Behavior Tree Framework

For Cornell University Game Library

Read-Only Tree Structures

The behavior tree in this project is designed as a read-only structure, enabling multiple instances to operate on a single shared tree object. This approach eliminates the need to duplicate the tree for each entity, significantly reducing memory usage and improving runtime efficiency. At compile time, the tree's logic is pre-validated and optimized, ensuring predictable behavior and avoiding costly runtime errors. This design streamlines execution and allows for scalable AI systems, where many entities can simultaneously exhibit complex, coordinated behaviors with minimal overhead.

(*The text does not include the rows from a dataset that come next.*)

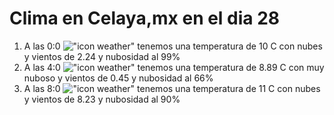 # Clima en Celaya,mx en el dia 28

1. A las 0:0 !["icon weather"](http://openweathermap.org/img/w/04n.png) tenemos una temperatura de 10 C con nubes y  vientos de 2.24 y nubosidad al 99%
1. A las 4:0 !["icon weather"](http://openweathermap.org/img/w/04n.png) tenemos una temperatura de 8.89 C con muy nuboso y  vientos de 0.45 y nubosidad al 66%
1. A las 8:0 !["icon weather"](http://openweathermap.org/img/w/04d.png) tenemos una temperatura de 11 C con nubes y  vientos de 8.23 y nubosidad al 90%
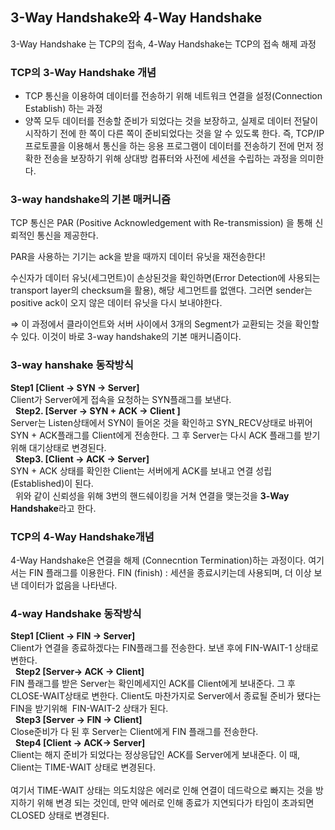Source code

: ## 3-Way Handshake와 4-Way Handshake

3-Way Handshake 는 TCP의 접속, 4-Way Handshake는 TCP의 접속 해제 과정

### TCP의 3-Way Handshake 개념

- TCP 통신을 이용하여 데이터를 전송하기 위해 네트워크 연결을 설정(Connection Establish) 하는 과정
- 양쪽 모두 데이터를 전송할 준비가 되었다는 것을 보장하고, 실제로 데이터 전달이 시작하기 전에 한 쪽이 다른 쪽이 준비되었다는 것을 알 수 있도록 한다.
즉, TCP/IP 프로토콜을 이용해서 통신을 하는 응용 프로그램이 데이터를 전송하기 전에 먼저 정확한 전송을 보장하기 위해 상대방 컴퓨터와 사전에 세션을 수립하는 과정을 의미한다.

### 3-way handshake의 기본 매커니즘

TCP 통신은 PAR (Positive Acknowledgement with Re-transmission) 을 통해 신뢰적인 통신을 제공한다.

PAR을 사용하는 기기는 ack을 받을 때까지 데이터 유닛을 재전송한다!

수신자가 데이터 유닛(세그먼트)이 손상된것을 확인하면(Error Detection에 사용되는 transport layer의 checksum을 활용), 해당 세그먼트를 없앤다. 그러면 sender는 positive ack이 오지 않은 데이터 유닛을 다시 보내야한다.

⇒ 이 과정에서 클라이언트와 서버 사이에서 3개의 Segment가 교환되는 것을 확인할 수 있다. 이것이 바로 3-way handshake의 기본 매커니즘이다.

### 3-way hanshake 동작방식

**Step1 [Client -> SYN -> Server]**  
Client가 Server에게 접속을 요청하는 SYN플래그를 보낸다.  
 
**Step2. [Server -> SYN + ACK -> Client ]**  
Server는 Listen상태에서 SYN이 들어온 것을 확인하고 SYN_RECV상태로 바뀌어 SYN + ACK플래그를 Client에게 전송한다. 그 후 Server는 다시 ACK 플래그를 받기 위해 대기상태로 변경된다.  
 
**Step3. [Client -> ACK -> Server]**  
SYN + ACK 상태를 확인한 Client는 서버에게 ACK를 보내고 연결 성립(Established)이 된다.   
 
위와 같이 신뢰성을 위해 3번의 핸드쉐이킹을 거쳐 연결을 맺는것을 **3-Way Handshake**라고 한다.

### TCP의 4-Way Handshake개념

4-Way Handshake은 연결을 해제 (Connecntion Termination)하는 과정이다. 여기서는 FIN 플래그를 이용한다.
FIN (finish) : 세션을 종료시키는데 사용되며, 더 이상 보낸 데이터가 없음을 나타낸다.

### 4-way Handshake 동작방식


**Step1 [Client -> FIN -> Server]**  
Client가 연결을 종료하겠다는 FIN플래그를 전송한다. 보낸 후에 FIN-WAIT-1 상태로 변한다.  
 
**Step2 [Server-> ACK -> Client]**  
FIN 플래그를 받은 Server는 확인메세지인 ACK를 Client에게 보내준다. 그 후 CLOSE-WAIT상태로 변한다. Client도 마찬가지로 Server에서 종료될 준비가 됐다는 FIN을 받기위해  FIN-WAIT-2 상태가 된다.  
 
**Step3 [Server -> FIN -> Client]**  
Close준비가 다 된 후 Server는 Client에게 FIN 플래그를 전송한다.  
 
**Step4 [Client -> ACK-> Server]**  
Client는 해지 준비가 되었다는 정상응답인 ACK를 Server에게 보내준다. 이 때, Client는 TIME-WAIT 상태로 변경된다.  
   
여기서 TIME-WAIT 상태는 의도치않은 에러로 인해 연결이 데드락으로 빠지는 것을 방지하기 위해 변경 되는 것인데, 만약 에러로 인해 종료가 지연되다가 타임이 초과되면 CLOSED 상태로 변경된다.
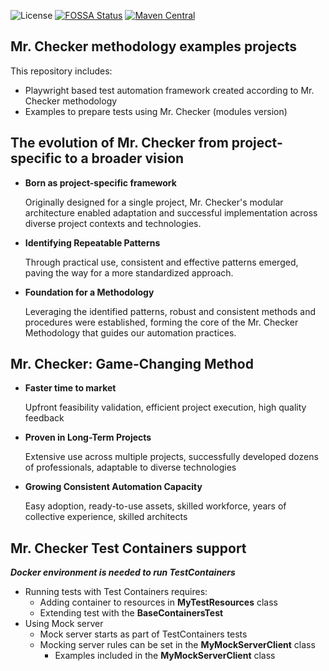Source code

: ![License](https://img.shields.io/github/license/devonfw/mrchecker)
[![FOSSA Status](https://app.fossa.io/api/projects/git%2Bgithub.com%2Fdevonfw%2Fdevonfw-testing.svg?type=shield)](https://app.fossa.io/projects/git%2Bgithub.com%2Fdevonfw%2Fdevonfw-testing?ref=badge_shield) 
[![Maven Central](https://img.shields.io/maven-central/v/com.capgemini.mrchecker/mrchecker-core-module)](https://mvnrepository.com/artifact/com.capgemini.mrchecker)

Mr. Checker methodology examples projects
-------------------

This repository includes:
* Playwright based test automation framework created according to Mr. Checker methodology
* Examples to prepare tests using Mr. Checker (modules version)

## The evolution of Mr. Checker from project-specific to a broader vision

* **Born as project-specific framework** 

  Originally designed for a single project, Mr. Checker's modular architecture enabled adaptation and successful implementation across diverse project contexts and technologies.

* **Identifying Repeatable Patterns**

  Through practical use, consistent and effective patterns emerged, paving the way for a more standardized approach.

* **Foundation for a Methodology**

  Leveraging the identified patterns, robust and consistent methods and procedures were established, forming the core of the Mr. Checker Methodology that guides our automation practices.


## Mr. Checker: Game-Changing Method

* **Faster time to market**

  Upfront feasibility validation, efficient project execution, high quality feedback

* **Proven in Long-Term Projects**

  Extensive use across multiple projects, successfully developed dozens of professionals, adaptable to diverse technologies

* **Growing Consistent Automation Capacity**

  Easy adoption, ready-to-use assets, skilled workforce, years of collective experience, skilled architects


## Mr. Checker Test Containers support
***Docker environment is needed to run TestContainers***
* Running tests with Test Containers requires:
  * Adding container to resources in **MyTestResources** class
  * Extending test with the **BaseContainersTest**
* Using Mock server
  * Mock server starts as part of TestContainers tests 
  * Mocking server rules can be set in the **MyMockServerClient** class
    * Examples included in the **MyMockServerClient** class





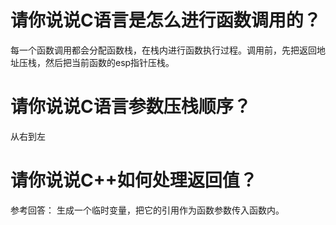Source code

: # 请你说说C语言是怎么进行函数调用的？
每一个函数调用都会分配函数栈，在栈内进行函数执行过程。调用前，先把返回地址压栈，然后把当前函数的esp指针压栈。
# 请你说说C语言参数压栈顺序？
从右到左

# 请你说说C++如何处理返回值？
参考回答：
生成一个临时变量，把它的引用作为函数参数传入函数内。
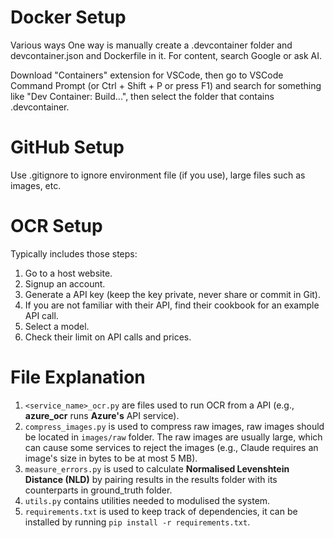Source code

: # Docker Setup
Various ways
One way is manually create a .devcontainer folder and devcontainer.json and Dockerfile in it. For content, search Google or ask AI.

Download "Containers" extension for VSCode, then go to VSCode Command Prompt (or Ctrl + Shift + P or press F1) and search for something like "Dev Container: Build...", then select the folder that contains .devcontainer.

# GitHub Setup
Use .gitignore to ignore environment file (if you use), large files such as images, etc.

# OCR Setup
Typically includes those steps:
1.  Go to a host website.
2.  Signup an account.
3.  Generate a API key (keep the key private, never share or commit in Git).
4.  If you are not familiar with their API, find their cookbook for an example API call.
5.  Select a model.
6.  Check their limit on API calls and prices.

# File Explanation
1.  `<service_name>_ocr.py` are files used to run OCR from a <service> API (e.g., **azure_ocr** runs **Azure's** API service).
2.  `compress_images.py` is used to compress raw images, raw images should be located in `images/raw` folder. The raw images are usually large, which can cause some services to reject the images (e.g., Claude requires an image's size in bytes to be at most 5 MB).
3.  `measure_errors.py` is used to calculate **Normalised Levenshtein Distance (NLD)** by pairing results in the results folder with its counterparts in ground_truth folder.
4.  `utils.py` contains utilities needed to modulised the system.
5.  `requirements.txt` is used to keep track of dependencies, it can be installed by running `pip install -r requirements.txt`.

Instance initialization with reference to Tree

Multiple instances share a single read-only behavior tree, passed as a parameter during initialization. Each instance manages its own NodeDataVector for unique execution data like random seeds, ensuring independent behaviors. This design reduces memory overhead, enhances runtime efficiency, and simplifies instance creation without duplicating the tree's logic.

/**
       * @param instanceKey The string key uniquely identifying this TreeInstance.
       * @param tree        The behvaior tree defining this instance's logic.
       * @param actionMap   The user-defined map of leaf node behaviors for this TreeInstance.
       *
       * @return true if this TreeInstance was successfully initialized.
       */
      bool init(std::string instanceKey, std::shared_ptr<BehaviorTree> tree, const Node::ActionMap actionMap)
      {
        if (instanceKey.empty())
          return false;
        std::random_device rd;
        this->instanceKey = instanceKey;
        this->tree = tree;
        std::shared_ptr<Node::NodeDataVector> dataVector = std::make_shared<Node::NodeDataVector>();
        unsigned int randSeed = rd();
        this->seed = randSeed;
        CULog("Instance created with seed %u", seed);
        nodeDataVector = dataVector;
        this->createNodeDataVector(this->tree->rootNode, nodeDataVector);
        (*nodeDataVector)[0].seed = randSeed;
        assignLeafExecutes(actionMap);

        return true;
      }
/**
       * Executes a user-defined leaf node. This node executes the user-defined function stored in
       * the node data vector passed in from executing instance.
       *
       * @param data  The node data vector from the tree instance running this node.
       *
       * @throw exception if data does not store an execute function.
       * @return the result of the user-defined execute function.
       */
      std::function<State(std::shared_ptr<NodeDataVector>)> executeUserLeaf = [this](std::shared_ptr<NodeDataVector> data)
      {
        ExecuteType execute = getNodeData(data, treeIndex).userDefinedExecute;
        if (!execute)
        {
          throw std::exception("No matching user-defined execute in this tree instance.");
        }
        State result = execute(data);
        return result;
      };

      /**
       * Executes a root node. Executing this node will execute the tree rooted at this node.
       *
       * A root node has a single child and returns the same state as its child. When a root
       * node completes and returns success or failure it resets the tree.
       *
       * @param data  The node data vector from the tree instance running this node.
       *
       * @return the state its child returns.
       */
      ExecuteType executeRoot = [this](std::shared_ptr<NodeDataVector> data)
      {
        CULog("execute root");
        State state = getChild(0)->execute(data);
        (*data)[treeIndex].state = state;
        if (state == State::Success || state == State::Failure)
        {
          reset(data);
        }
        return (*data)[treeIndex].state;
      }

User-Custom Behaviors

We dynamically retrieve and run the user-defined function stored in the instances' NodeDataVector, ensuring flexibility and adaptability in node behavior. By allowing custom logic at the leaf level, this design provides a powerful way to tailor AI behaviors while maintaining the efficiency and structure of the shared behavior tree. It ensures extensibility without compromising the tree's core logic.

This project is part of the latest version of Cornell University Game Library (CUGL). The complete version of the code can be found via GDIAC with a Cornell Identity.